First, let's calculate the force between Pluto and Neptune:
F = G * (m1 * m2) / r²
F = (6.67430 × 10^-11 N m²/kg²) * ((1.4 × 10^22 kg) * (1.02 × 10^26 kg)) / (5.00 × 10^12 m)²
Note: The mass of Neptune is approximately 1.02 × 10^26 kg.
Calculating this expression gives us the force between Pluto and Neptune.
Now, we can use Newton's second law, F = ma, to find the acceleration:
F = ma
a = F / m2
Here, m2 is the mass of Neptune.
Substituting the values, we get:
a = (F / m2)
a = ((6.67430 × 10^-11 N m²/kg²) * (1.4 × 10^22 kg) * (1.02 × 10^26 kg)) / (5.00 × 10^12 m)²
Calculate this expression to find the acceleration.
(b) To calculate the acceleration of gravity at Neptune due to Uranus, we can follow the same steps:
F = G * (m1 * m2) / r²
F = (6.67430 × 10^-11 N m²/kg²) * ((8.62 × 10^25 kg) * (1.02 × 10^26 kg)) / (2.50 × 10^12 m)²
Now, using Newton's second law:
a = (F / m2)
a = ((6.67430 × 10^-11 N m²/kg²) * (8.62 × 10^25 kg) * (1.02 × 10^26 kg)) / (2.50 × 10^12 m)²
Calculate this expression to find the acceleration.
Finally, to find the ratio of the acceleration due to Uranus to the acceleration due to Pluto, divide the value obtained in part (b) by the value obtained in part (a).
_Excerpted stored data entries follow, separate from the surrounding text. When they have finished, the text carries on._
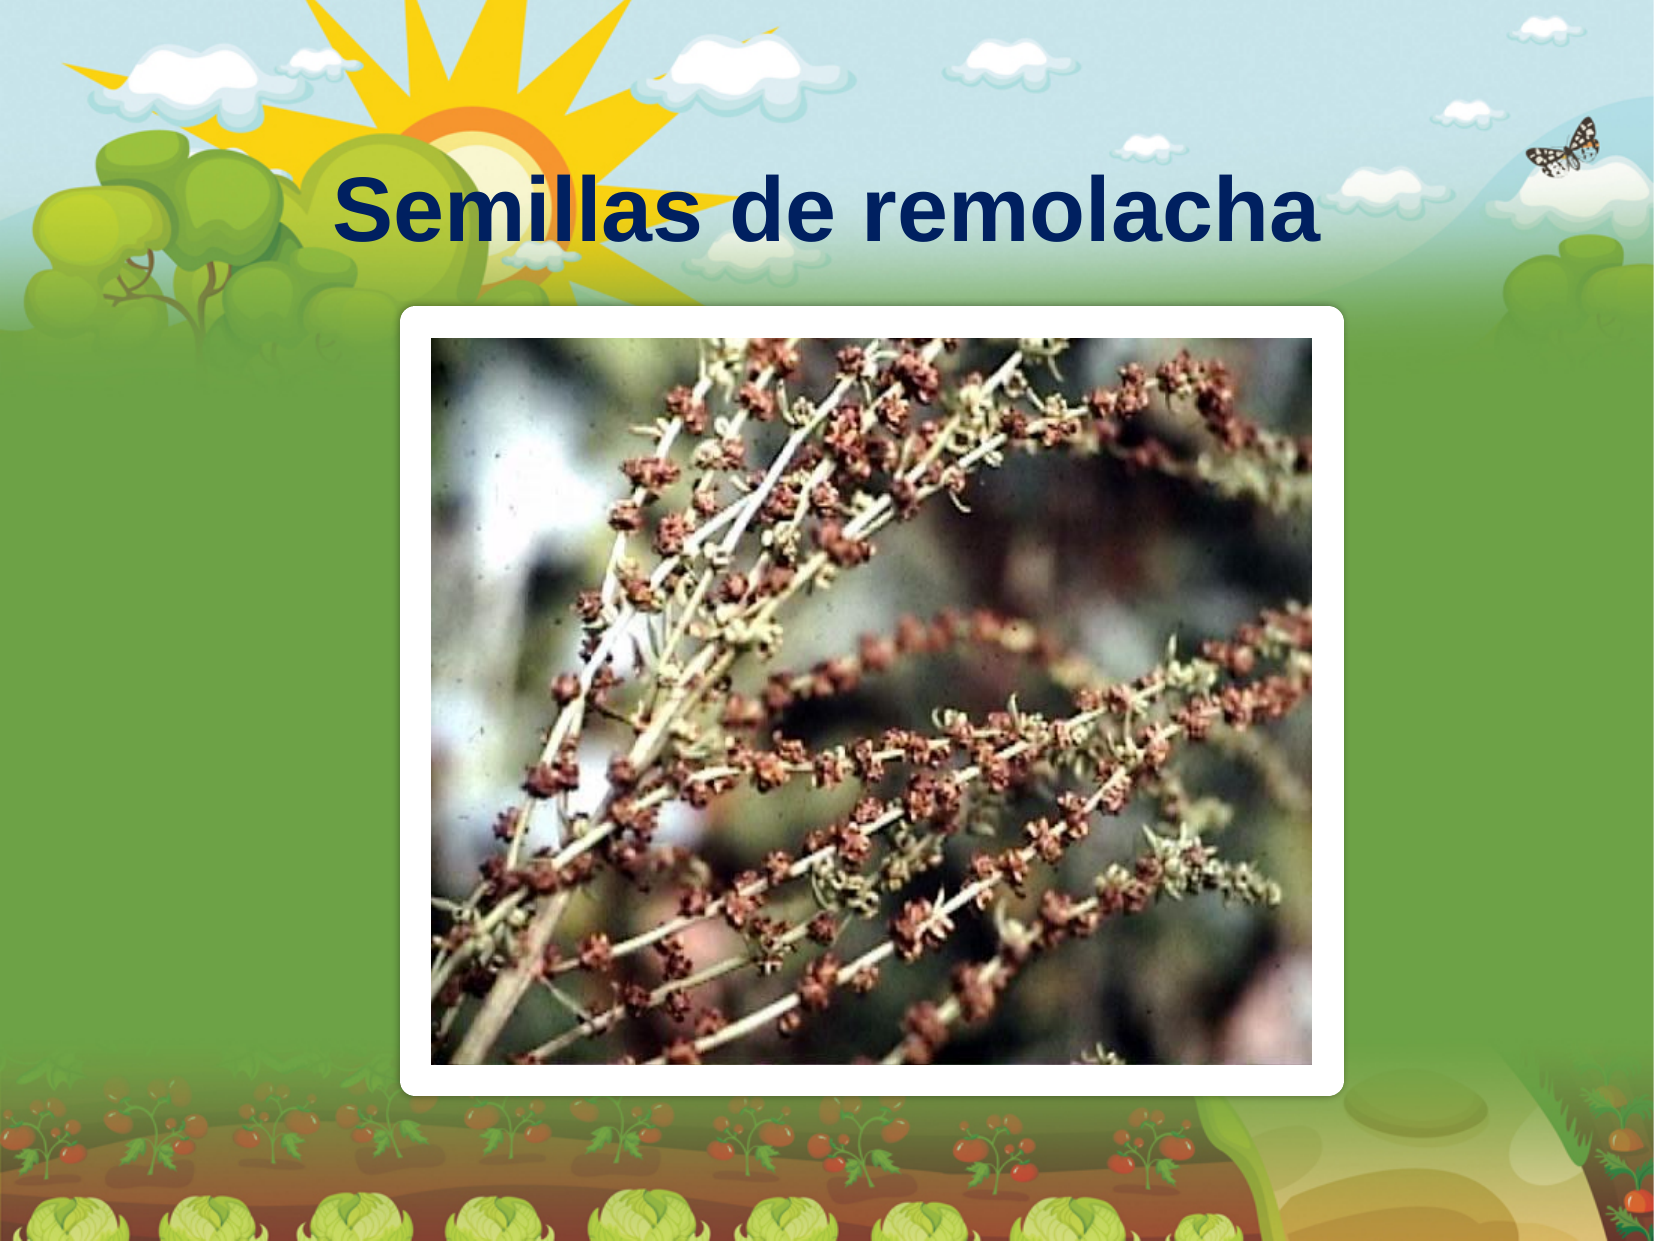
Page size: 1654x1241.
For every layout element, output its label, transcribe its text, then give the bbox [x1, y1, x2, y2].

text_box Semillas de remolacha [82, 56, 1571, 249]
picture [0, 0, 1654, 1241]
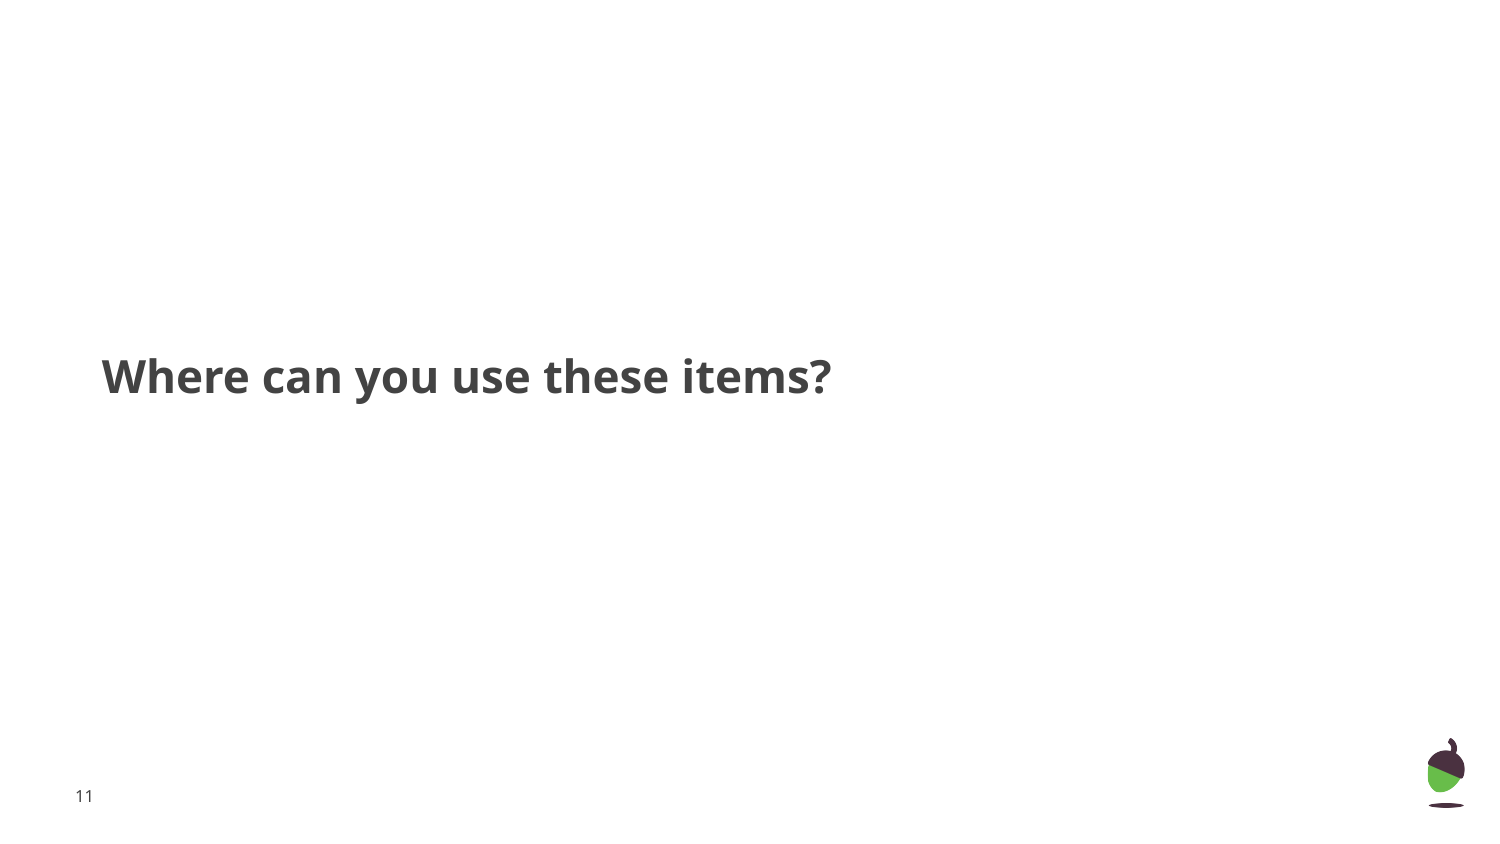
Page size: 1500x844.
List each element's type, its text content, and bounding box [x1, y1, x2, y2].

To calculate the accelerations of gravity at Neptune due to Pluto and Uranus, we can use the formula for gravitational acceleration:
a = G * (m1 / r^2)
Where:
a is the acceleration of gravity
G is the gravitational constant (6.67430 × 10^-11 N m^2 / kg^2)
m1 is the mass of the planet
r is the distance between the two planets
Let's start by calculating the acceleration of gravity at Neptune due to Pluto:
(a) Calculate the acceleration of gravity at Neptune due to Pluto when they are 5.00 ✕ 1012 m apart. The mass of Pluto is 1.4 ✕ 1022 kg.
Using the formula mentioned above, we have:
a_pluto = G * (m_pluto / r^2)
Substituting the given values:
G = 6.67430 × 10^-11 N m^2 / kg^2
m_pluto = 1.4 ✕ 10^22 kg
r = 5.00 ✕ 10^12 m
Plugging in these values, we get:
a_pluto = (6.67430 × 10^-11 N m^2 / kg^2) * (1.4 ✕ 10^22 kg) / (5.00 ✕ 10^12 m)^2
Now we can calculate it:
a_pluto ≈ 9.346 × 10^-6 m/s^2
So, the acceleration of gravity at Neptune due to Pluto is approximately 9.346 × 10^-6 m/s^2.
Moving on to the acceleration of gravity at Neptune due to Uranus:
(b) Calculate the acceleration of gravity at Neptune due to Uranus when they are 2.50 ✕ 1012 m apart. The mass of Uranus is 8.62 ✕ 10^25 kg.
Using the same formula, we have:
a_uranus = G * (m_uranus / r^2)
Substituting the given values:
G = 6.67430 × 10^-11 N m^2 / kg^2
m_uranus = 8.62 ✕ 10^25 kg
r = 2.50 ✕ 10^12 m
Plugging in these values, we get:
a_uranus = (6.67430 × 10^-11 N m^2 / kg^2) * (8.62 ✕ 10^25 kg) / (2.50 ✕ 10^12 m)^2
Now we can calculate it:
a_uranus ≈ 1.125 × 10^-5 m/s^2
So, the acceleration of gravity at Neptune due to Uranus is approximately 1.125 × 10^-5 m/s^2.
Now, to find the ratio of the acceleration due to Uranus to the acceleration due to Pluto, we divide the two values:
Ratio = acceleration_due_to_uranus / acceleration_due_to_pluto
Ratio = (1.125 × 10^-5 m/s^2) / (9.346 × 10^-6 m/s^2)
Ratio ≈ 1.20
Therefore, the ratio of the acceleration of gravity at Neptune due to Uranus to that due to Pluto is approximately 1.20. This implies that Uranus has a slightly greater effect on the orbit of Neptune compared to Pluto.